INSTRUÇÕES:
1. Quais nomes próprios aparecem no texto sobre a Operação Lava Jato?
2. No texto sobre a Operação Lava Jato, em que âmbitos o roteiro da longa novela produziu malabarismos políticos?
3. Dê sequência ao texto sobre a Operação Lava Jato, começando logo após a última frase.

TEXTO FORNECIDO:
====

O grito da esquerda liberal em defesa da harmonia e
independência dos poderes teve sua expressão mais eloquente no combate petista
contra a Operação Lava Jato conduzida pelo juiz Sérgio Moro – um office-boy dos
Estados Unidos – que, amparado na onda moralizante segundo a qual vivíamos uma profunda
crise de “valores”, atropelou todos e cada um dos ritos sagrados do direito
burguês em favor dos interesses imediatos da classe dominante; no entanto, esse
episódio da luta política no país tinha antecedentes igualmente importantes que
a consciência ingênua e o oportunismo político dos partidos da ordem esquecem com
imensa facilidade.
O roteiro dessa longa novela na qual a imprensa burguesa foi
decisiva não pode, de fato, permanecer no esquecimento, pois aqueceu o
noticiário e produziu malabarismos políticos nos partidos políticos e na
atividade parlamentar dignos de registro histórico.

====

DADOS FORNECIDOS:
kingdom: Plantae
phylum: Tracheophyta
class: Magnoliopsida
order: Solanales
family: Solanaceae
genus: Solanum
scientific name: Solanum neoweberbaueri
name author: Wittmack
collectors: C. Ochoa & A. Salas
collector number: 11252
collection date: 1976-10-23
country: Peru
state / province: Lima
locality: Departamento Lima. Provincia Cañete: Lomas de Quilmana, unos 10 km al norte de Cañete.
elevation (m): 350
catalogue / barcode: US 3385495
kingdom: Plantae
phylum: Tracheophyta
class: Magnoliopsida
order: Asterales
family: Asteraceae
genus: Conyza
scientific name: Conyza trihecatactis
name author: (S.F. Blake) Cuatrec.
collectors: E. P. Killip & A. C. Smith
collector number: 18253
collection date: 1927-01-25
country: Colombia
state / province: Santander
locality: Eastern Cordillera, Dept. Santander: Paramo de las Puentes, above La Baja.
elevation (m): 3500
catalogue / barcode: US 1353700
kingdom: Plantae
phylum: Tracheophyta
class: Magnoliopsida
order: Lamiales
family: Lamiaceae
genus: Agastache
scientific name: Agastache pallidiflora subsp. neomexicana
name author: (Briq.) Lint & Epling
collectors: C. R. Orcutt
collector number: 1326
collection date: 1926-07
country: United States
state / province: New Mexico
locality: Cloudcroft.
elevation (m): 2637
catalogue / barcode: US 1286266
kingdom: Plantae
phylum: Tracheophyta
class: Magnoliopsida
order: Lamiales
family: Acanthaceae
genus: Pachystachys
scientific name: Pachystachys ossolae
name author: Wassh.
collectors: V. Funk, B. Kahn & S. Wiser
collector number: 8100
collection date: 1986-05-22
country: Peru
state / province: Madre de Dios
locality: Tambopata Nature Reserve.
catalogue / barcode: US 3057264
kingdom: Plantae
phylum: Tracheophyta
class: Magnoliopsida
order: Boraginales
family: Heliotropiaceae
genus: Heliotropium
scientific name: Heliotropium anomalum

====

RESPOSTAS ABAIXO:
1. Operação Lava Jato, Sérgio Moro, Estados Unidos

2. Nos partidos políticos e na atividade parlamentar.

3.
A despeito da amnésia praticada pela esquerda liberal e sua
incurável memória curta, é de justiça observar que os malabarismos e
reviravoltas nos partidos e parlamentares foi acompanhado de igual
comportamento nos juízes e nas decisões de tribunais. Em setembro de 2015, por
exemplo, o ministro Gilmar Mendes, num seminário com Paulo Skaff (ex-presidente
da FIESP), anunciou, na forma de uma sentença, a natureza da crise do regime
político então em curso: “na verdade, o que se instalou no país nesses últimos
anos e está sendo revelado na Lava-Jato é um modelo de governança corrupta,
algo que merece um nome claro de cleptocracia. Veja o que fizeram com a
Petrobrás. Eles tinham se tornado donos da Petrobrás. Infelizmente para eles, e
felizmente para o Brasil, deu errado”.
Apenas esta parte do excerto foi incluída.